Virtually everyone acknowledges that Federal Reserve monetary policy (e.g., 0%-0.25% rate, QE 1, QE II, “Operation Twist,” etc.) has been extremely kind to stocks since early 2009. Yet, bulls and bears debate the impact of Fed policy going forward.
For example, many bulls believe that stocks will continue to excel due to the Fed’s promise to keep rates at exceptionally low levels through 2014. Bulls have faith in a basic Bernanke chain of events – that low rates spur business refinancing which leads to better balance sheets which leads to more hiring which leads to greater consumer confidence/spending. And those positive economic outcomes should, in turn, bolster stock prices.
On the flip side, bears see a version of the law of diminishing returns. Each round of Fed intervention may have been less effective than a prior easing action. What’s more, the Fed has been hinting that it may be on hold until and unless the economy tanks. It may follow that decelerating economic activity, a slowdown in corporate profits and a stuck-on-8% unemployment picture might contribute to a downtrend for stocks.
Perhaps ironically, I don’t believe that either side has it correct. If the economy picks up strength, and/or if corporate profitability exceeds expectations, the market may grind a bit higher. However, it will likely stall because the Fed would refrain from additional intervention. Or, if the economy sputters, the market may begin yet another course of corrective activity. Then, central banks from China to Japan to the U.K. to the U.S. to the EU will take action, and stocks would rally back.
Essentially, don’t expect the markets to soar with decelerating corporate profits and an increasingly uncertain geopolitical environ. By the same token, a determined community of central banks as well as a flood of buyers needing to make up for months (even years) of lost opportunity would be able to overcome bearish objections.
This is why I continue to press my income production thesis. Absent a systemic financial collapse, taxable account investors in high tax brackets could easily produce 6%-plus in PowerShares Insured National Muni (PZA). Moreover, Powershares High Yield Corporate (PHB) is sufficiently diversified to get you 7%-plus in your tax-deferred account ... and you aren’t likely to break much of a sweat.

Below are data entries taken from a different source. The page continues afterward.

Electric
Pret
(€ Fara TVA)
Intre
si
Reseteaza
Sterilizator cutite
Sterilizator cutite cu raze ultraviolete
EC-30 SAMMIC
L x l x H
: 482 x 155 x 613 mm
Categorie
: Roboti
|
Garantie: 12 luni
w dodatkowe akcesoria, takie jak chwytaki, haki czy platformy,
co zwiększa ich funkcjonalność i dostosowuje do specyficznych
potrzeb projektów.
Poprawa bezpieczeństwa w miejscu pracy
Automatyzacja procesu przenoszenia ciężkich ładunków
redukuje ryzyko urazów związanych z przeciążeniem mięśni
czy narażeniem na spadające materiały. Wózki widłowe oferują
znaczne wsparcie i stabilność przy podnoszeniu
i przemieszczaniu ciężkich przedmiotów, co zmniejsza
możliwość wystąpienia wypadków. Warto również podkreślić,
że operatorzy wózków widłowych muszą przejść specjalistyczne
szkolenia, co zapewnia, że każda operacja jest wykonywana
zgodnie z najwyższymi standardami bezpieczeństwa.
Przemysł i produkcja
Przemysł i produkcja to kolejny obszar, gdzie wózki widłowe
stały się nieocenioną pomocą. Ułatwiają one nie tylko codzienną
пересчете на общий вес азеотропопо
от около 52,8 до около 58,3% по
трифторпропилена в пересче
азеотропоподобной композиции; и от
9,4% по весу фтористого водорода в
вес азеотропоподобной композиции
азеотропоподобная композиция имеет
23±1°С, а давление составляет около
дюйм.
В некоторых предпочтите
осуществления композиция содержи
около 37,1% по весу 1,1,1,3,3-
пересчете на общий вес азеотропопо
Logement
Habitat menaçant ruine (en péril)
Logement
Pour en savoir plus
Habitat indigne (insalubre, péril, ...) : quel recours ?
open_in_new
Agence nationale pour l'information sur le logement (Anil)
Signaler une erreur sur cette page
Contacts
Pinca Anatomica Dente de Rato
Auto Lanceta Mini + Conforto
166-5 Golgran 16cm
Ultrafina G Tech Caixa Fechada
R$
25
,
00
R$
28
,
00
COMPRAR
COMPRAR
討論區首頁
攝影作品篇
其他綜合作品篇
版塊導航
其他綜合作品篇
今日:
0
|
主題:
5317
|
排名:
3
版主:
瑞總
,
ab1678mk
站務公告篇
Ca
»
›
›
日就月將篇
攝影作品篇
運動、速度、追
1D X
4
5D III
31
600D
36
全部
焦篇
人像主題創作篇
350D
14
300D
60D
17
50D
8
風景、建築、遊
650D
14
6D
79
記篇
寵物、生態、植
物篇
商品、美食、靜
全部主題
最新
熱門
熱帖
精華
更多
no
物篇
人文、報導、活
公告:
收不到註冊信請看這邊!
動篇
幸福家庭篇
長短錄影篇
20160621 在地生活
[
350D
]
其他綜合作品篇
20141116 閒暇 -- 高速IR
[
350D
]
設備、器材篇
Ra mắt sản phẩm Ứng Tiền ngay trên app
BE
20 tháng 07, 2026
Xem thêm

It may sound like I am less spirited about stocks and riskier assets. However, it would be more accurate to say that I am less focused on price appreciation. Where EG Shares Emerging Market Low Volatility (HILO) may be able to get you 6% from a focus on staples and infrastructure companies, the unhedged asset’s ping pong action is less of a concern to me. Similarly, uneven demand for oil and natural gas may cause some difficulty for energy pipeline partnerships, yet the prospect of 8.5% from Yorkville High Income MLP (YMLP) is an attractive buffer against vacillating prices.
Expect the spring and the summer to be choppy. Hedge against price declines or employ stop-limit loss orders. Yet don’t view confusing data as red or green signals. Rather, acknowledge that if Bernanke’s Fed is going to play “wait-n-see,” you can play the same game while simultaneously generating cash flow.
Disclosure: Gary Gordon, MS, CFP is the president of Pacific Park Financial, Inc., a Registered Investment Adviser with the SEC. Gary Gordon, Pacific Park Financial, Inc, and/or its clients may hold positions in the ETFs, mutual funds, and/or any investment asset mentioned above. The commentary does not constitute individualized investment advice. The opinions offered herein are not personalized recommendations to buy, sell or hold securities. At times, issuers of exchange-traded products compensate Pacific Park Financial, Inc. or its subsidiaries for advertising at the ETF Expert web site. ETF Expert content is created independently of any advertising relationships.